* [Exercise instructions]
Drop the pictures and repeat the remaining data exactly.

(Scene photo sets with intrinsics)

⁂

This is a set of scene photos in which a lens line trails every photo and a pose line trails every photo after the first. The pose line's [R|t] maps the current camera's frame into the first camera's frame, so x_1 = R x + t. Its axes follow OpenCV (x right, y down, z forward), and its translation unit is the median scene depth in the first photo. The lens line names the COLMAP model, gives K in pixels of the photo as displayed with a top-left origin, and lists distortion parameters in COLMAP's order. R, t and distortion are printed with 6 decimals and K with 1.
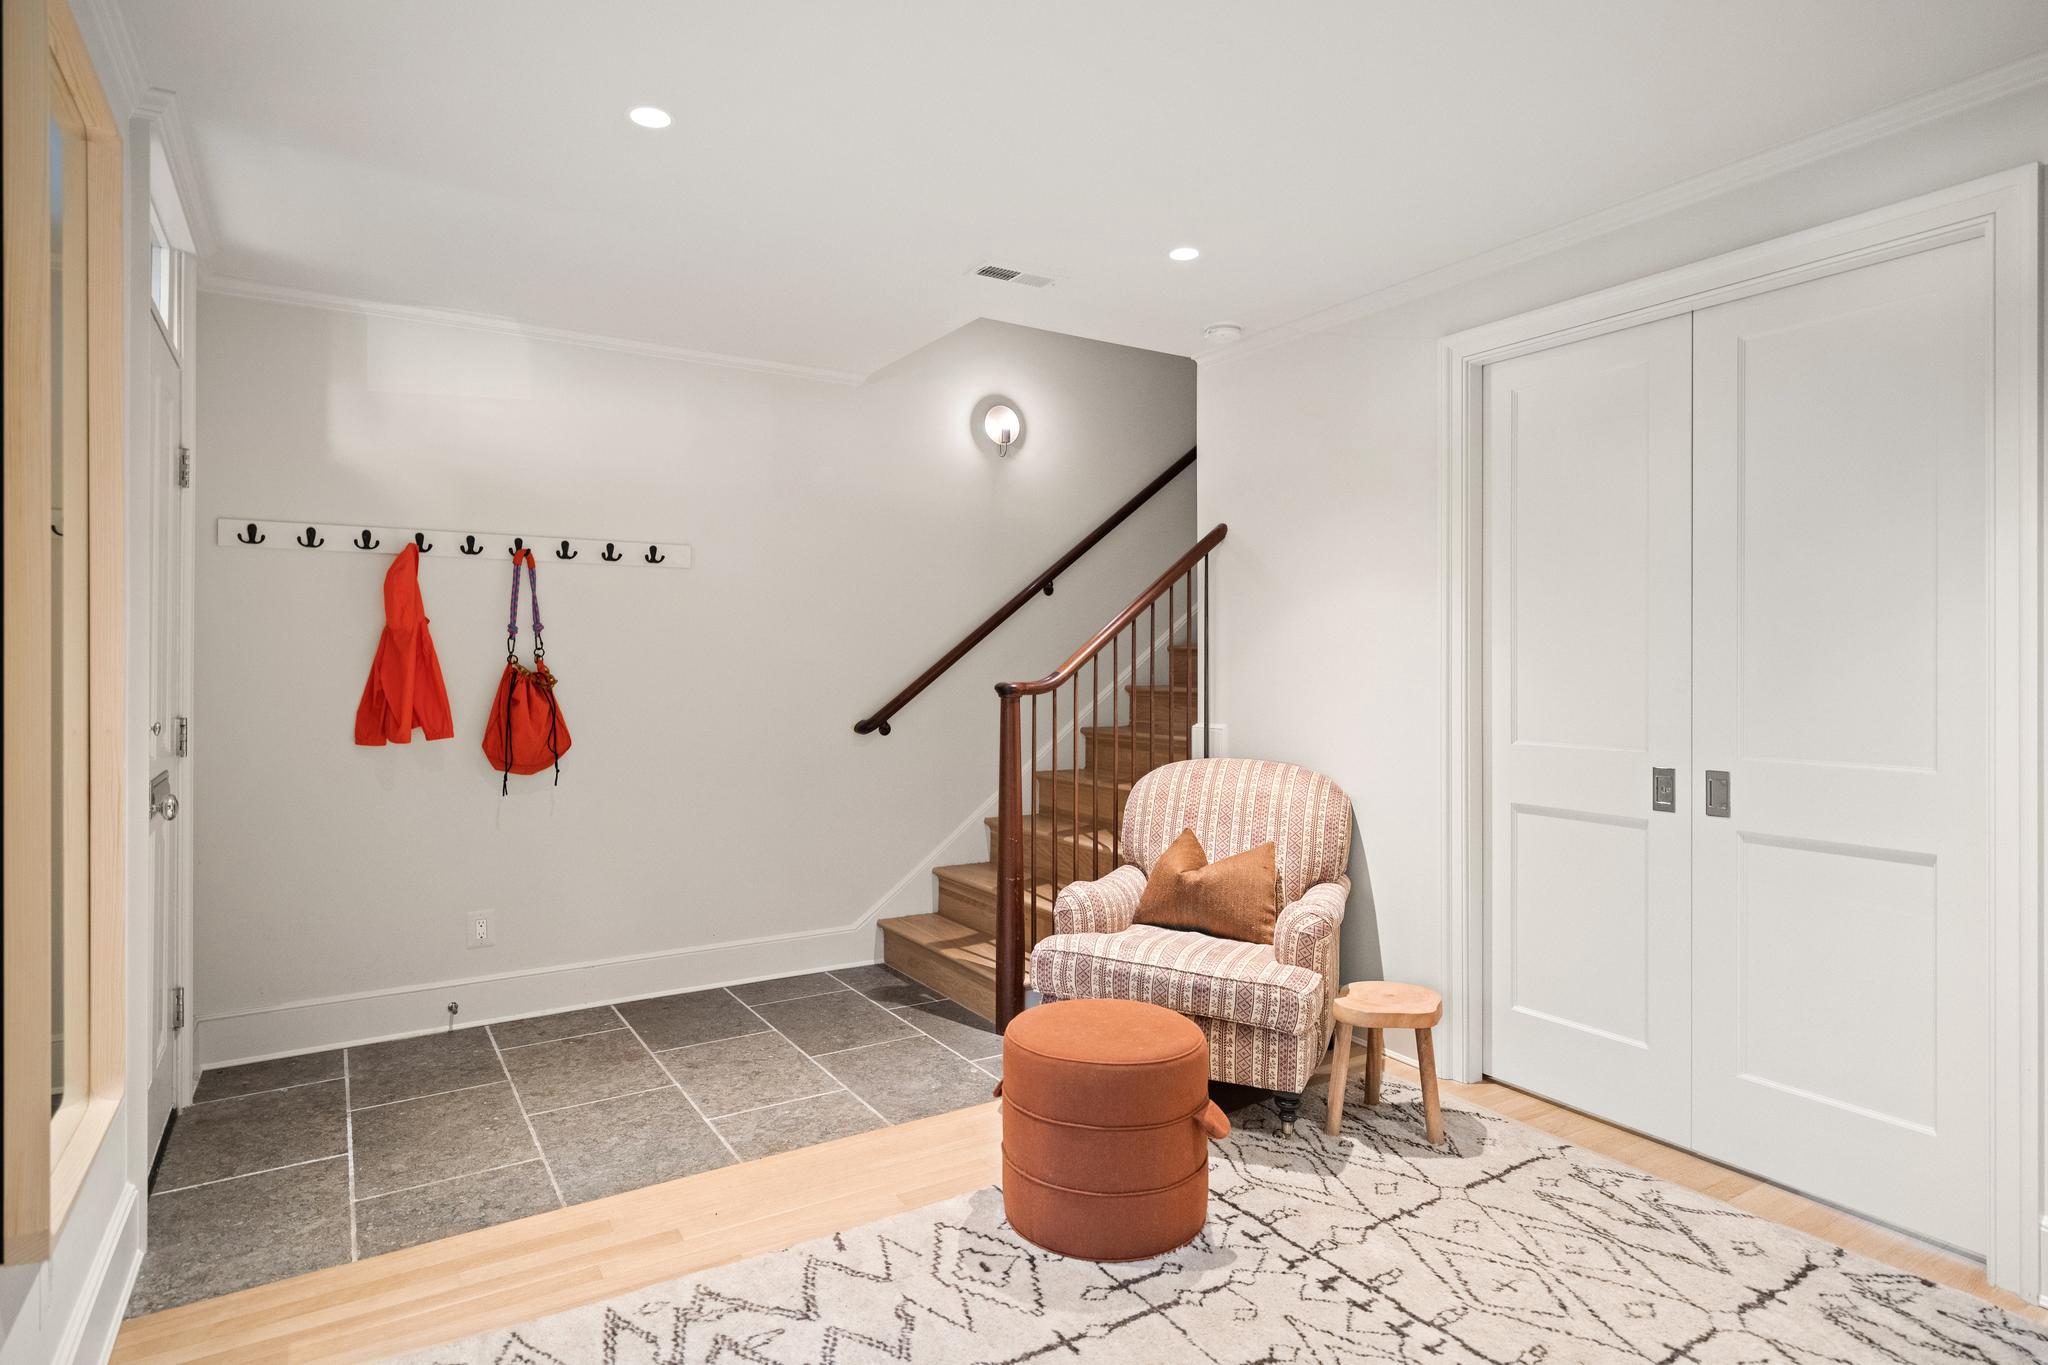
lens RADIAL K [[1102.2, 0, 1036.8], [0, 1102.2, 666.3], [0, 0, 1]] dist [0.005043, -0.000006]
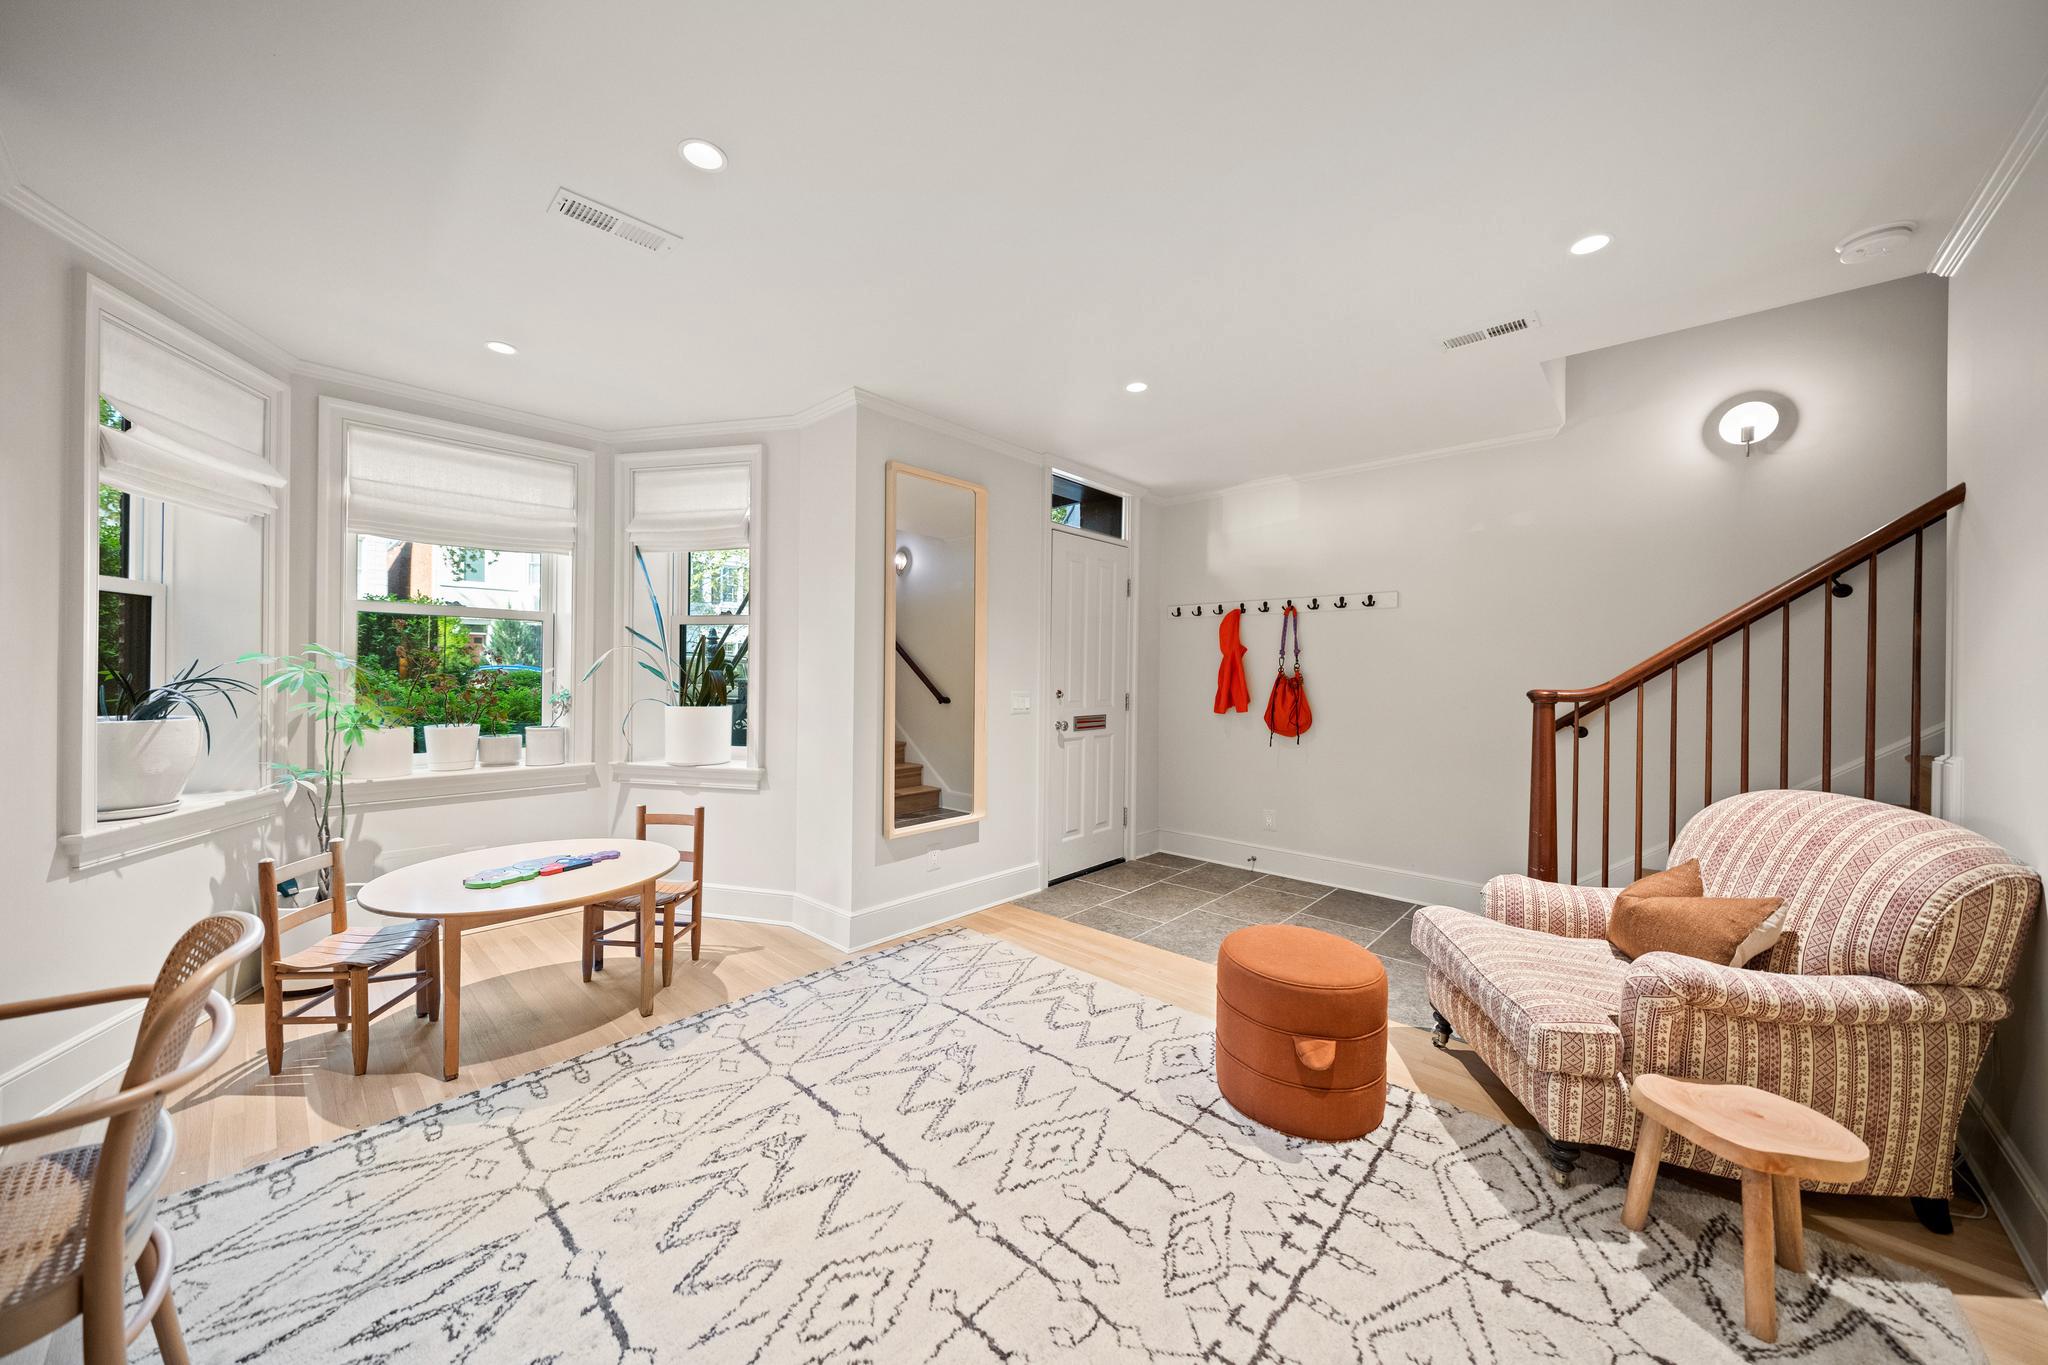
lens RADIAL K [[716.6, 0, 1017.5], [0, 716.6, 676.7], [0, 0, 1]] dist [-0.007939, 0.000479]
pose [[0.248284, 0.006635, -0.968665, 0.723122], [-0.011363, 0.999928, 0.003937, 0.006654], [0.968621, 0.010029, 0.248341, 0.434186]]
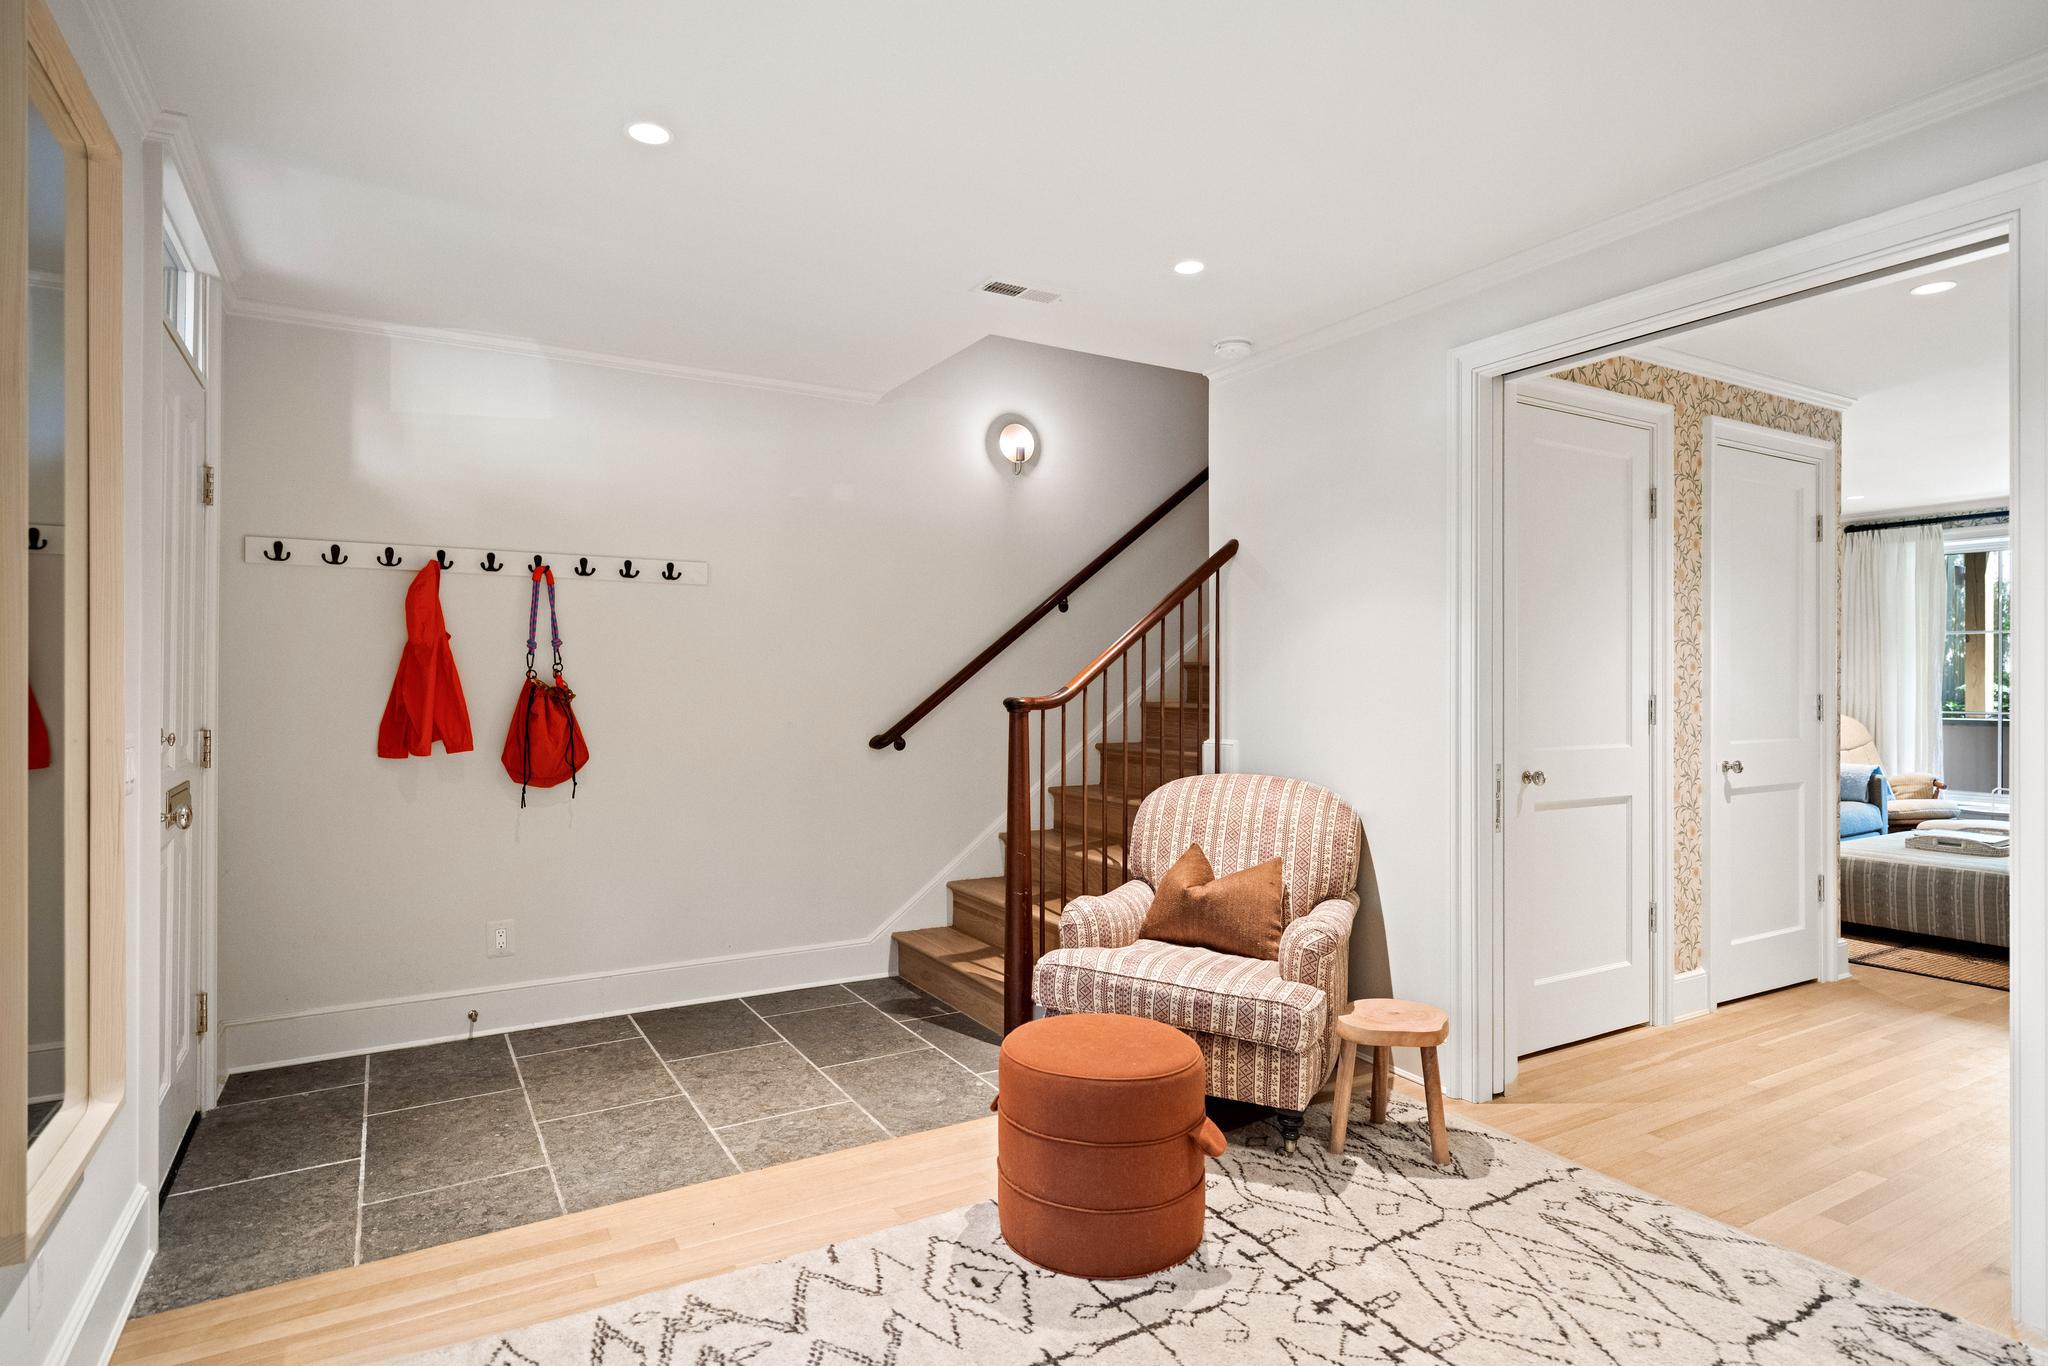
lens RADIAL K [[1081.2, 0, 1036.2], [0, 1081.2, 684.5], [0, 0, 1]] dist [0.004960, -0.000124]
pose [[0.999516, 0.001009, -0.031107, 0.030533], [-0.001041, 0.999999, -0.000999, 0.005257], [0.031106, 0.001031, 0.999516, 0.021350]]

⁂

* [Result]
This is a set of scene photos in which a lens line trails every photo and a pose line trails every photo after the first. The pose line's [R|t] maps the current camera's frame into the first camera's frame, so x_1 = R x + t. Its axes follow OpenCV (x right, y down, z forward), and its translation unit is the median scene depth in the first photo. The lens line names the COLMAP model, gives K in pixels of the photo as displayed with a top-left origin, and lists distortion parameters in COLMAP's order. R, t and distortion are printed with 6 decimals and K with 1.
lens RADIAL K [[1102.2, 0, 1036.8], [0, 1102.2, 666.3], [0, 0, 1]] dist [0.005043, -0.000006]
lens RADIAL K [[716.6, 0, 1017.5], [0, 716.6, 676.7], [0, 0, 1]] dist [-0.007939, 0.000479]
pose [[0.248284, 0.006635, -0.968665, 0.723122], [-0.011363, 0.999928, 0.003937, 0.006654], [0.968621, 0.010029, 0.248341, 0.434186]]
lens RADIAL K [[1081.2, 0, 1036.2], [0, 1081.2, 684.5], [0, 0, 1]] dist [0.004960, -0.000124]
pose [[0.999516, 0.001009, -0.031107, 0.030533], [-0.001041, 0.999999, -0.000999, 0.005257], [0.031106, 0.001031, 0.999516, 0.021350]]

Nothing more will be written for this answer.